In a town and an industry where catered lunches and office cocktails are cost-of-entry, software company Piston Cloud Computing, Inc., has managed to cultivate a unique culture in its San Francisco headquarters. Its refreshingly novel salvo in Silicon Valley’s ongoing my-corporate-culture-is-hipper-than-yours debate is built upon the premise that when you treat people like family, it has a positive impact on your talent acquisition and retention efforts.

“When you’re part of a family, you almost always have some sort of thing—a ritual, an inside joke—that you associate with that family,” says Christopher MacGown, Piston co-founder and Chief Technical Officer. “For members of my family, it was always important that our family name is never pronounced with three syllables.” For the record, that’s Mac-Gown, not Mac-Gow-An.

“It’s these weird little identifiers that allow you to trick your brain into saying, ‘All of these people are part of my tribe.’ And so here, we look at our team as one big tribe or family. So a lot of our culture is just that—this is my team, these are my people, I want to do everything I can to support them, and I want them to feel the same way.”

A shelf setup with vintage records and potted succulents.

The bookshelves in Piston's lounge house board games, vintage books, plants, a record player, and other elements that add to the homey feel.

Piston’s family quirks include dressy hats from San Francisco’s famed Goorin Brothers hat shop, which are given to new hires as welcome gifts, and Fancy Fridays (a counterpoint to the Casual Friday cliché), which provide staff with a regular occasion for wearing their Goorin Brothers chapeaus. According to MacGown, the Fancy Fridays idea started in the company’s earliest days—back in 2011—when he and co-founders Joshua McKenty and Gretchen Curtis operated out of the Victorian apartment where MacGown and McKenty then lived.

“Josh, Gretchen, and I were sitting in what was the living room one morning, talking about what kind of company we were going to build, and one of us asked if we should have Casual Fridays,” MacGown recalls. “We all looked at each other—Josh and I were still in our pajamas—and we concluded that if we got any more casual, someone was not going to be wearing pants.

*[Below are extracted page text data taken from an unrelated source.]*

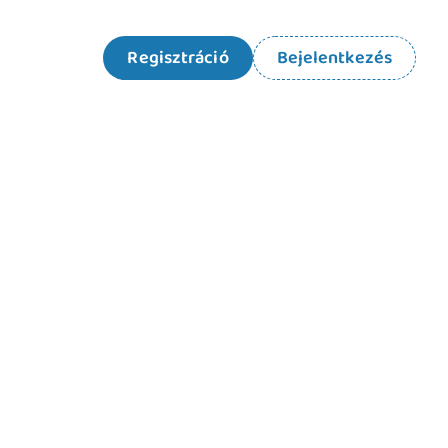
Regisztráció
Bejelentkezés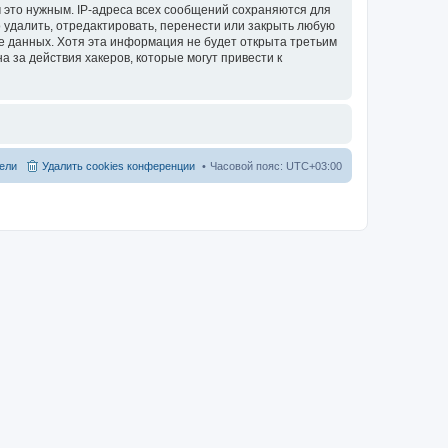
 это нужным. IP-адреса всех сообщений сохраняются для
 удалить, отредактировать, перенести или закрыть любую
зе данных. Хотя эта информация не будет открыта третьим
 за действия хакеров, которые могут привести к
ели
Удалить cookies конференции
Часовой пояс:
UTC+03:00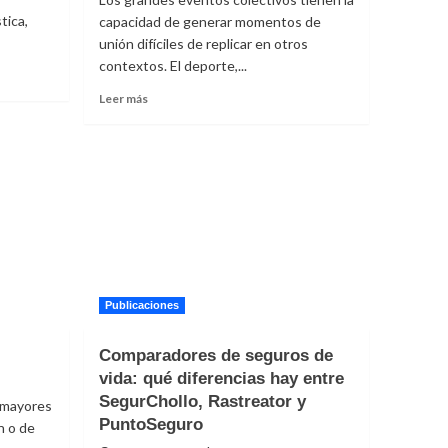
tica,
capacidad de generar momentos de
unión difíciles de replicar en otros
contextos. El deporte,...
Leer
Leer más
más
sobre
Loreta
Garza
Dávila
analiza
en
THE
LINE
cómo
preservar
Publicaciones
la
conexión
Comparadores de seguros de
humana
vida: qué diferencias hay entre
frente
SegurChollo, Rastreator y
a
e mayores
la
PuntoSeguro
n o de
economía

So we decided to go in the total opposite direction, and Fancy Fridays were born.”

Employees sit at their computer desks while wearing headphones.

Inside Piston's headquarters in San Francisco's Union Square District, workspaces are arranged in an open layout that brings together various teams—engineering, marketing, sales, and more—to facilitate communication and interaction.

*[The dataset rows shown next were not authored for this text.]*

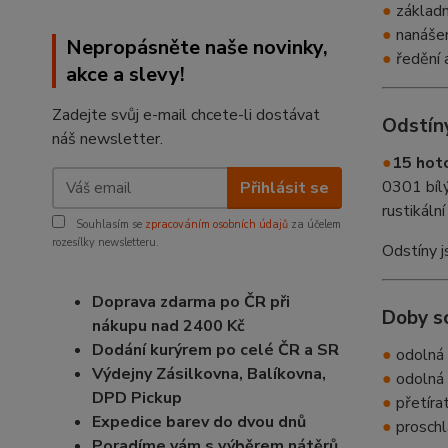
●
základní
●
nanášen
Nepropásněte naše novinky,
●
ředění a
akce a slevy!
Zadejte svůj e-mail chcete-li dostávat
Odstín
náš newsletter.
●
15 hoto
0301 bíl
Přihlásit se
rustikál
Souhlasím se
zpracováním osobních údajů
za účelem
rozesílky newsletteru.
Odstíny j
Doprava zdarma po ČR při
Doby s
nákupu nad 2400 Kč
Dodání kurýrem po celé ČR a SR
●
odolná 
Výdejny Zásilkovna, Balíkovna,
●
odolná 
DPD Pickup
●
přetírat
Expedice barev do dvou dnů
●
proschl
Poradíme vám s výběrem nátěrů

Other less formal Piston traditions range from 1980s movie nights and employee art shows to an ongoing search for the best (worst?) punster in the office. According to Curtis, Piston’s Chief Marketing Officer, it’s all part of a concerted effort to encourage experimentation and playfulness.

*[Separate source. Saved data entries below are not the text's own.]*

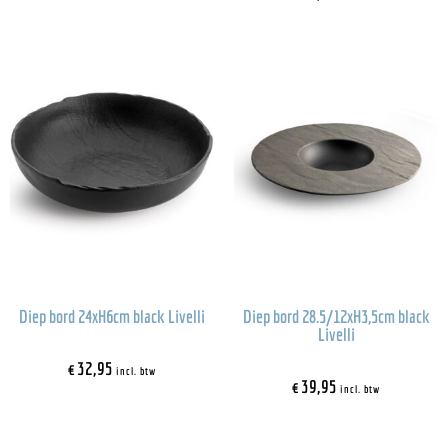
Diep bord 24xH6cm black Livelli
Diep bord 28.5/12xH3,5cm black
Livelli
€
32,95
incl. btw
€
39,95
incl. btw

“Creativity is a muscle that you have to work out just like any other,” Curtis says. “If we want employees to think creatively to solve really hard technology problems, we need to create a culture where creativity is celebrated.”

Piston software helps organizations such as the U.S. Department of Agriculture, Swisscom, Qualcomm, Zulily, and King Digital Entertainment automate the management of private cloud infrastructure in their own data centers. Because the code is so advanced, Piston engineers are constantly troubleshooting, looking for creative ways to solve problems for customers.

With a 2014 move into a 4,000-square-foot space in San Francisco’s Union Square District—just one block from its previous headquarters—Piston is doing even more to foster its creative culture. The workspaces are arranged in an open layout. It was a welcome change from the company’s previous office, which featured a wall that physically divided the engineering and marketing teams.

“When we moved here it was a huge breath of fresh air,” MacGown says. “With the space being so open, people are now more willing to come talk to each other without feeling like they were encroaching on each other’s territory.”

Another difference is the lack of a formal conference room. This was eliminated in favor of a large, comfortable lounge area. At any time of day, engineers, salespeople, marketers, or other members of Piston’s 50-person team can be found using that space for informal meetings or just to socialize. “There’s a marvelous cross-pollination of ideas when you have engineers mingling with salespeople, customer support, marketing, and finance,” Curtis says.

Two men converse while seated inside an enclosed work and conference space.

A bubble lamp designed by George Nelson, former Herman Miller Director of Design, floats above an Eames Table and Shell Chairs in Piston's meeting space.

Herman Miller was brought onto the project at Curtis’ request. Self-described as being “furniture design-obsessed,” she bought her first Herman Miller piece—a red Eames Sofa Compact—when she was 21. For the Piston offices, she and the team went with Aeron Chairs as the primary work chair, but another Eames classic—Molded Fiberglass Chairs—can also be found throughout the space. “There really wasn’t a question of where we’d go (for furniture),” she says.

The Piston formula—treating people like family and giving them a space that supports their creativity—seems to be working. In 2014, the San Francisco Business Times and Silicon Valley Business Journal named Piston one of the Top 10 places to work in the region.

Three people pose in front of an office space with glass walls.

From the moment they launched their software company, Piston Cloud Computing, Inc., Gretchen Curtis, co-founder and CMO, Joshua McKenty, cofounder, and Christopher MacGown, co-founder and CTO, were cognizant of the type of creative corporate culture they wanted to cultivate.